▶ _Prompt A_:
Decide whether each statement below agrees with the couponing thread: (i) The_Blob advises checking before a shopping trip whether the coupon policy has changed; (ii) JustUs pays $3 for the local paper; (iii) Freyadog reports an allergy to the ink/paper mixture. For each, answer yes or no and quote the deciding words of the thread.

▶ _Source extract_:
===

# Does anyone else add to their stockpile by couponing?



## tennesseegal (Sep 10, 2010)

I've recently gotten into "extreme" couponing (though its nothing like the show!), and I can't help but think how great an idea it is as a prepper. I was able to add tons of food, toiletries and household goods to my stockpile while not going over my grocery budget for the month. If anyone else does this, do you have any prepper specific tips?


----------



## The_Blob (Dec 24, 2008)

compare all the different store 'sales' and see how many stores will 'price match', also before going on a shopping trip, make sure the coupon policy hasn't changes since your last visit.

sometimes you can get mail-in rebates for things that you also bought with a coupon thereby getting PAID (a little) to buy things

always look at terms & conditions of all offers before going too wild


----------



## JustUs (Nov 7, 2011)

I do a little bit, but I don't buy much of the items that come in coupons. Our paper is $1.75...with double coupons at the local store I can usually save $3 or so a week....so I clip enough to cover the cost of the paper at worst...and then I have the paper to read and start fires in the woodburner.


----------



## timmie (Jan 14, 2012)

we use coupons a lot especially the b1g1. i just got the venus razor for 1.00. walgreens had a sale and then took the manufacturers coupon.


----------



## Genevieve (Sep 21, 2009)

I used them when I first started "keeping house" way back in 1980 and continued up until around a year ago. Once I found the Mennonite and Amish discount grocery stores, I haven't even bothered. They're cheaper than the regular grocery using sales and coupons, so why waste the time and money buying the papers for the coupons?
And my regular grocery store doesn't carry wheat berries or other bulk foods. It also doesn't have those wonderful Amish meats and cheeses ( man are those things good!).


----------



## AlabamaGal (Dec 27, 2011)

If a coupon section arrives in my lap, I will look at it, but I very, very rarely find a coupon for anything I'd actually buy. It's all junk and processed food. overpriced makeup and condiments. There do seem to be some good ones around Thanksgiving when people are supposedly cooking. You can get coupons for corn starch, aluminum foil and such, but usually I can get a different brand cheaper anyway.

One way you *can* get good coupons is to write the company of a product you use and either complain or praise them.


----------



## Freyadog (Jan 27, 2010)

Genevieve said:


> I used them when I first started "keeping house" way back in 1980 and continued up until around a year ago. Once I found the Mennonite and Amish discount grocery stores, I haven't even bothered. They're cheaper than the regular grocery using sales and coupons, so why waste the time and money buying the papers for the coupons?
> And my regular grocery store doesn't carry wheat berries or other bulk foods. It also doesn't have those wonderful Amish meats and cheeses ( man are those things good!).


Yep we go to a Mennonite store also. We buy in bulk and saves us tons of money.

Coupons are a waste of time for us and even the paper(allergic to ink/paper mixture). We are so rural that by the time we can get to the store either the sales are over or the coupon is no longer any good.


----------



## Lake Windsong (Nov 27, 2009)

tennesseegal said:


> I've recently gotten into "extreme" couponing (though its nothing like the show!), and I can't help but think how great an idea it is as a prepper. I was able to add tons of food, toiletries and household goods to my stockpile while not going over my grocery budget for the month. If anyone else does this, do you have any prepper specific tips?


Tennesseegal, I use coupons. It does save a ton of money, and I can usually find a few people at work/neighbors to swap coupons with so we each can save on products we use. As far as prepper specific tips, I find that if I hang on to coupons for a couple of weeks and watch store circular ads, those products will go on sale before the coupon expires, just not always the same week they are in the paper.


----------



## Fiona (Jan 27, 2011)

I'm definitely trying! I have been able to get some things, but am still on the learning curve.


----------

===

▶ _Prompt B_:
Arrange the lines of the listing below as a Markdown table with the columns No. and Line, numbering the rows and skipping blank lines. Leave the picture out of the answer.

▶ _Task inputs_:

===

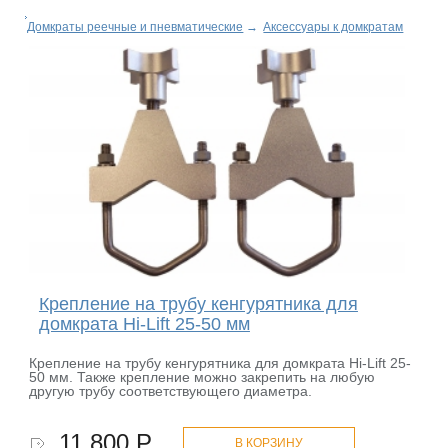
Домкраты реечные и пневматические
→
Аксессуары к домкратам
Крепление на трубу кенгурятника для
домкрата Hi-Lift 25-50 мм
Крепление на трубу кенгурятника для домкрата Hi-Lift 25-
50 мм. Также крепление можно закрепить на любую
другую трубу соответствующего диаметра.
11 800 Р.
В КОРЗИНУ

===

▶ _Exercise solution A_:
(i) Yes: "make sure the coupon policy hasn't changes since your last visit."
(ii) No: "Our paper is $1.75"
(iii) Yes: "allergic to ink/paper mixture"

▶ _Exercise solution B_:
| No. | Line |
|---|---|
| 1 | Домкраты реечные и пневматические |
| 2 | → |
| 3 | Аксессуары к домкратам |
| 4 | Крепление на трубу кенгурятника для |
| 5 | домкрата Hi-Lift 25-50 мм |
| 6 | Крепление на трубу кенгурятника для домкрата Hi-Lift 25- |
| 7 | 50 мм. Также крепление можно закрепить на любую |
| 8 | другую трубу соответствующего диаметра. |
| 9 | 11 800 Р. |
| 10 | В КОРЗИНУ |